= Turriff Advertiser =

Weekly newspaper in Turriff, Aberdeenshire, Scotland

The Turriff Advertiser (nicknamed "The Squeak") is a paid-for weekly newspaper in Turriff, Aberdeenshire, founded in 1933 and published by W. Peters (Print & Design) Ltd. When it was first published, the paper was called the Turriff & District Advertiser. It is published every Thursday, though it bears a Friday cover date.

The paper covers the town itself and a wide rural area. It is noted for its extensive coverage of the local sports scene, particularly the fortunes of the town's Highland Football League club, Turriff United F.C.

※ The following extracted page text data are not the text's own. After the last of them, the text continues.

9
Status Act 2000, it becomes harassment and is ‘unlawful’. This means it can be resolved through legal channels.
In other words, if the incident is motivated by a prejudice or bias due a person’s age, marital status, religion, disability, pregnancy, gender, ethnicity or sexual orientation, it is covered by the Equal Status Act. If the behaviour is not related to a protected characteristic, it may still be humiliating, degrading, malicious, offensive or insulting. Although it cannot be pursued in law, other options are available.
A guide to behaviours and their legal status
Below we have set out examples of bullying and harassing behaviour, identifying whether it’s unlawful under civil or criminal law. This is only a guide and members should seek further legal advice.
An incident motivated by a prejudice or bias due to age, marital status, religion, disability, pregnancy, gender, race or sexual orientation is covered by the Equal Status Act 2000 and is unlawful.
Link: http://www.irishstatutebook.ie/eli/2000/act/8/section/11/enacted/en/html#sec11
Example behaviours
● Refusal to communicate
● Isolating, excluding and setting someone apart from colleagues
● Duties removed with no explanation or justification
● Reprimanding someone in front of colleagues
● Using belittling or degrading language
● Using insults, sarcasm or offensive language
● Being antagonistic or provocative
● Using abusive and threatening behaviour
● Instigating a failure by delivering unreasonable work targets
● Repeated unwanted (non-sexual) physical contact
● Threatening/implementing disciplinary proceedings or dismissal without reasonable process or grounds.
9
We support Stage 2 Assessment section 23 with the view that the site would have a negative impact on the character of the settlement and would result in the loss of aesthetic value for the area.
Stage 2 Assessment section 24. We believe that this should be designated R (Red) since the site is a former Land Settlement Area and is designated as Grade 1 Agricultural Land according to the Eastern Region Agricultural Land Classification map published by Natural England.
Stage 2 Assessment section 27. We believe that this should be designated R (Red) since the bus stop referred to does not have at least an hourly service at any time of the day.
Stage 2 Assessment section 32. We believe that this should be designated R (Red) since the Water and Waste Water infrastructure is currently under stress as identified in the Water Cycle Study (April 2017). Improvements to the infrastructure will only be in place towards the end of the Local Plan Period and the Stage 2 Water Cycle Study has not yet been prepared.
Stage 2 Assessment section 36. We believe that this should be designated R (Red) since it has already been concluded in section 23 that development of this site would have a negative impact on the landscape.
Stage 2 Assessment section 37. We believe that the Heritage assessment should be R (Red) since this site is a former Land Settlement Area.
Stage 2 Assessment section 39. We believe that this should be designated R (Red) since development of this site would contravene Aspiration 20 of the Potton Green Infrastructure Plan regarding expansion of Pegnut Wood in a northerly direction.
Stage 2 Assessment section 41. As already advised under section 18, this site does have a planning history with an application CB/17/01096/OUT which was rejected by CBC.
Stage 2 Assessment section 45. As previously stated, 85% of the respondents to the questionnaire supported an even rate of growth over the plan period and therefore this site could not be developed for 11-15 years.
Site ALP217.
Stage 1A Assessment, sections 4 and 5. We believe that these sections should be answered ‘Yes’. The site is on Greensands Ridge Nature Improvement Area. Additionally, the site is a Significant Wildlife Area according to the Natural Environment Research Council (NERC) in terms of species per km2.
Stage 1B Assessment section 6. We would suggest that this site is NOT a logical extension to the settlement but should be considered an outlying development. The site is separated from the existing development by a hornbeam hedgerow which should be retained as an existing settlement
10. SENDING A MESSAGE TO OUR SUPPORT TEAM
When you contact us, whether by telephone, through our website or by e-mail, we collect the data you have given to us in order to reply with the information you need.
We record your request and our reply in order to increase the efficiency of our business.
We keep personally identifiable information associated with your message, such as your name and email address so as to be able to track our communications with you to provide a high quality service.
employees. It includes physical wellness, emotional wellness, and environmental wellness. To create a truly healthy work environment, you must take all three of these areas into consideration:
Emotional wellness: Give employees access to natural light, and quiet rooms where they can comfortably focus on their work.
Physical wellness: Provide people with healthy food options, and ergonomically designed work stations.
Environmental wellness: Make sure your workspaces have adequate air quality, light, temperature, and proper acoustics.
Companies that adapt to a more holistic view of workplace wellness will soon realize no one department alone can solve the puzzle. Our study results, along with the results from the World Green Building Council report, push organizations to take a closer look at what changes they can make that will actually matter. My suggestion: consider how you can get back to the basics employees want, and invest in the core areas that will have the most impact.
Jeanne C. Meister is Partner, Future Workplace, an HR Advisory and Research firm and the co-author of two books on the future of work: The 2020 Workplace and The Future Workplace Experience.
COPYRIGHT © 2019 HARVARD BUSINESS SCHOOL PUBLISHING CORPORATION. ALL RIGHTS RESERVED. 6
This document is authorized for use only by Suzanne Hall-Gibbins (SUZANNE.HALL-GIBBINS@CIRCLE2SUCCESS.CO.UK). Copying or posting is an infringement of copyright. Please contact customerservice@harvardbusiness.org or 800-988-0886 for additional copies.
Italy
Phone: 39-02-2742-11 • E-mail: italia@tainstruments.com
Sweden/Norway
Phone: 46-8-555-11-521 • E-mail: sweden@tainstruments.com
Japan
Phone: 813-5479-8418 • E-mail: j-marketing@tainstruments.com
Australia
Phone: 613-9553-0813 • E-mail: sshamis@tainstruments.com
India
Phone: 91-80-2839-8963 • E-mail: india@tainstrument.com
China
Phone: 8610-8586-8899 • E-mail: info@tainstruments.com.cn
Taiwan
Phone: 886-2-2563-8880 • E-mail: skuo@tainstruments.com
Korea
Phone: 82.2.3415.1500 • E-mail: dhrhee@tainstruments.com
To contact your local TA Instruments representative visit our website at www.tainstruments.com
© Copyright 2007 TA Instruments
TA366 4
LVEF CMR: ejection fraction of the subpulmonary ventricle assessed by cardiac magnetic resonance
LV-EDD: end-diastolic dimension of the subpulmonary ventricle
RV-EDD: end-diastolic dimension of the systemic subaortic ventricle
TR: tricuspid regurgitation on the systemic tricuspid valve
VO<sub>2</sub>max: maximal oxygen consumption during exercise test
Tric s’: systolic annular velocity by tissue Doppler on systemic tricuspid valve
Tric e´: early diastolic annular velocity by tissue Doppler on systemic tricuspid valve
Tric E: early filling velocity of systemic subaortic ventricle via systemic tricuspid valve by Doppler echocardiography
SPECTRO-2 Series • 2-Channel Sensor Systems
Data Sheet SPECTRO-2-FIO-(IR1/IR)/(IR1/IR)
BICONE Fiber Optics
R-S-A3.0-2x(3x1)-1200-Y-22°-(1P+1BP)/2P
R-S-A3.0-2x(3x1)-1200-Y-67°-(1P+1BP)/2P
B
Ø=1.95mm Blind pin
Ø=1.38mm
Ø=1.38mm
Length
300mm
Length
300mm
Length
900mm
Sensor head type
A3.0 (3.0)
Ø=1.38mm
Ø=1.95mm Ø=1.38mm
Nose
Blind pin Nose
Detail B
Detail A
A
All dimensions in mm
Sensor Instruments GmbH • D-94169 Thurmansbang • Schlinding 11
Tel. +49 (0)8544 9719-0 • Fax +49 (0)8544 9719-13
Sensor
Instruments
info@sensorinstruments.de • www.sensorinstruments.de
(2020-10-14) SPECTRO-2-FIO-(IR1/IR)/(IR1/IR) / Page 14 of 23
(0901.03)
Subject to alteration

The Turriff Advertiser has two sister papers, the Inverurie Advertiser, published in 1952, and Ellon Advertiser, published in 1957. All of these papers are produced at W. Peters' premises in Turriff. News and sport are local to each, though some features such as the reports on local livestock markets, bulletins from the local MP and MSP (currently David Duguid and Gillian Martin, respectively), and the entertainment pages (which mostly focus on forthcoming attractions in the nearest city, Aberdeen), are common to all three.

In June 2019 it was announced that the Turriff Advertiser and its two sister papers, the Inverurie Advertiserand the Ellon Advertiser had been sold to Scottish Provincial Press, with the new owners taking control on 1 July 2019.

On 11 December 2019 it was announced that Scottish Provincial Press had gone into administration briefly on Tuesday 10 December 2019 and that the Iliffe Media Group had taken control of the business and the 18 regional titles including the Turriff Advertiser, the company would now trade as Highland News and Media.